Document excerpt Start Marker

The plot is interesting but not original. This is not the first film made about identity theft, nor is it the first to be conspiracy-related.

What’s worse is the irritating delay in action. About 45 minutes into the film, it finally begins to suck in the viewer. The last half of the film incorporates high-speed chases, man-to-man fistfights and buildings blowing up, which are exciting but would be appreciated more if they weren’t crammed into the end.

Many unexpected twists baffle the viewer longer than desired. Confusion, for the most part, is predictable and accepted in a suspense thriller but not when the viewer leaves the movie asking questions.

Aside from the over-exaggerated introduction, one could argue that the amount of confusion in the film is its major flaw.

Neeson’s role in Unknown, although well-played, is nothing different than his usual dynamic character. Unfortunately, the film could best be described as an unsatisfying sequel of Neeson’s latest major film, Taken.

Kruger, who plays an illegal citizen from Bosnia who works odd jobs to earn her way out of the country, is excellent.

Jones appears gorgeous and flawless in the film. Sadly, her acting is not.

The film also includes Aidan Quinn (Dr. Martin Harris’ imposter), Frank Langella (Rodney Cole) and Bruno Ganz (Jurgen).

Overall, the film was mediocre. For moviegoers who settle for mediocrity, Unknown is a good choice.

Document excerpt End Marker

*Action item*.
In the review of Unknown, can you rewrite the passage between "The plot is" and "into the end.", inclusive, changing "viewer" to "audience"?

Provided information Start Marker

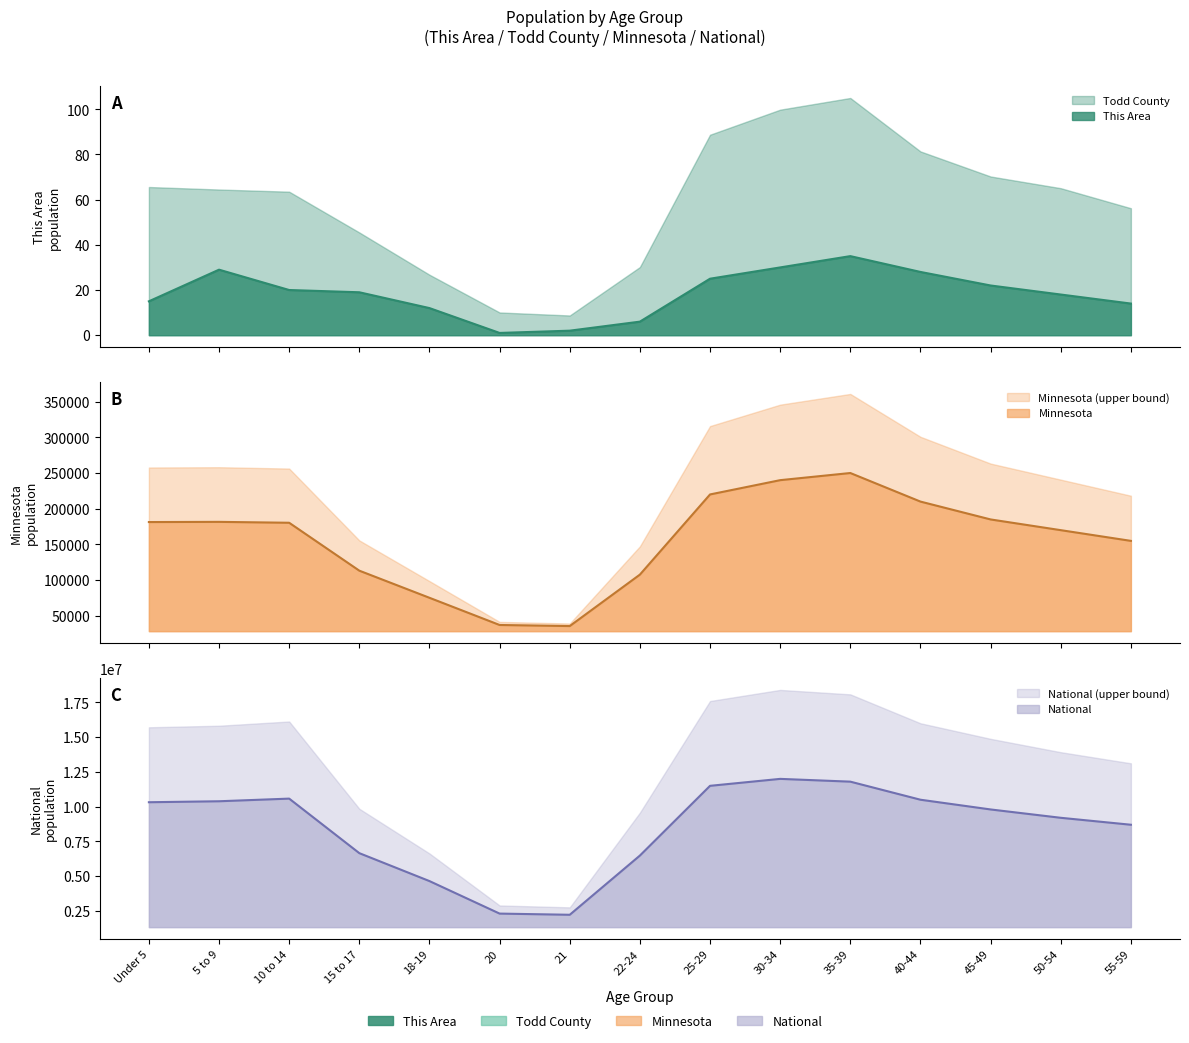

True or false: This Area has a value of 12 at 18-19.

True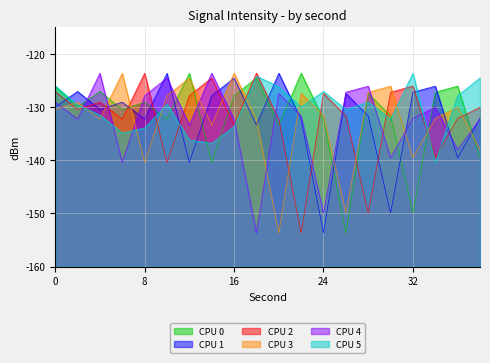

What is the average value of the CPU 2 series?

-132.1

Provided information End Marker
Provided information Start Marker

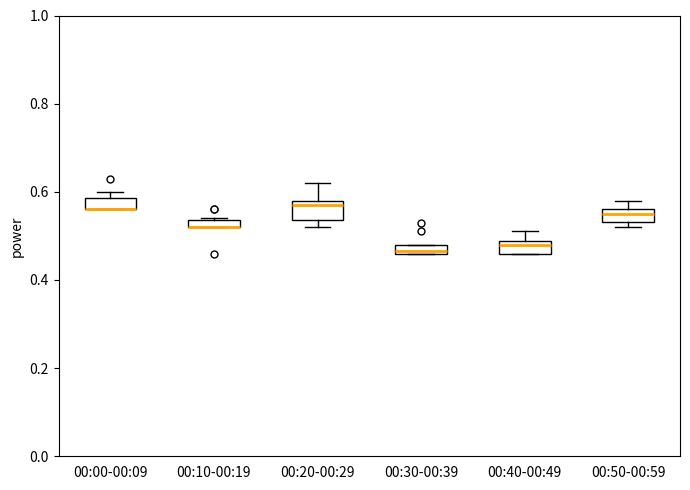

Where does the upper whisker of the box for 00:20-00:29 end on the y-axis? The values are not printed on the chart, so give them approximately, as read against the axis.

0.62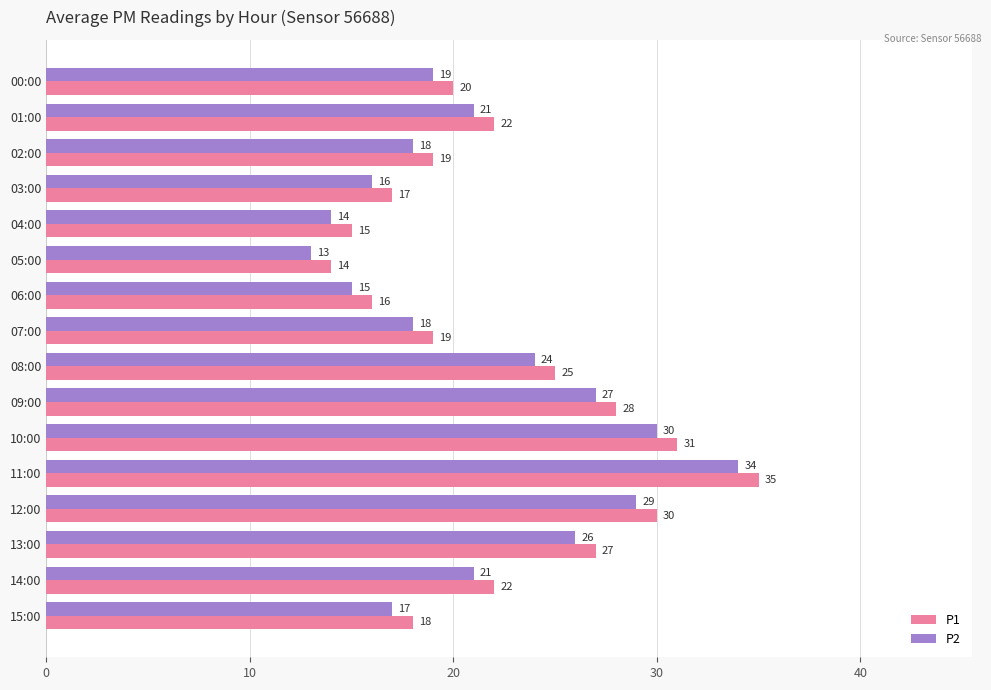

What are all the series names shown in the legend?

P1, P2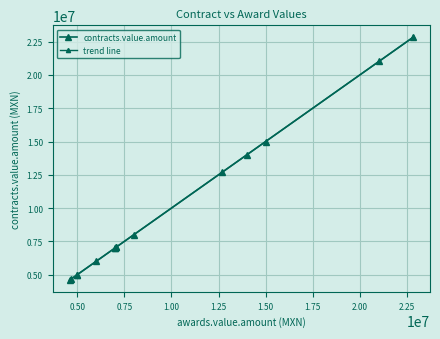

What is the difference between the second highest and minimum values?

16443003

Provided information End Marker

*Written answer*.
The plot is interesting but not original. This is not the first film made about identity theft, nor is it the first to be conspiracy-related.

What’s worse is the irritating delay in action. About 45 minutes into the film, it finally begins to suck in the audience. The last half of the film incorporates high-speed chases, man-to-man fistfights and buildings blowing up, which are exciting but would be appreciated more if they weren’t crammed into the end.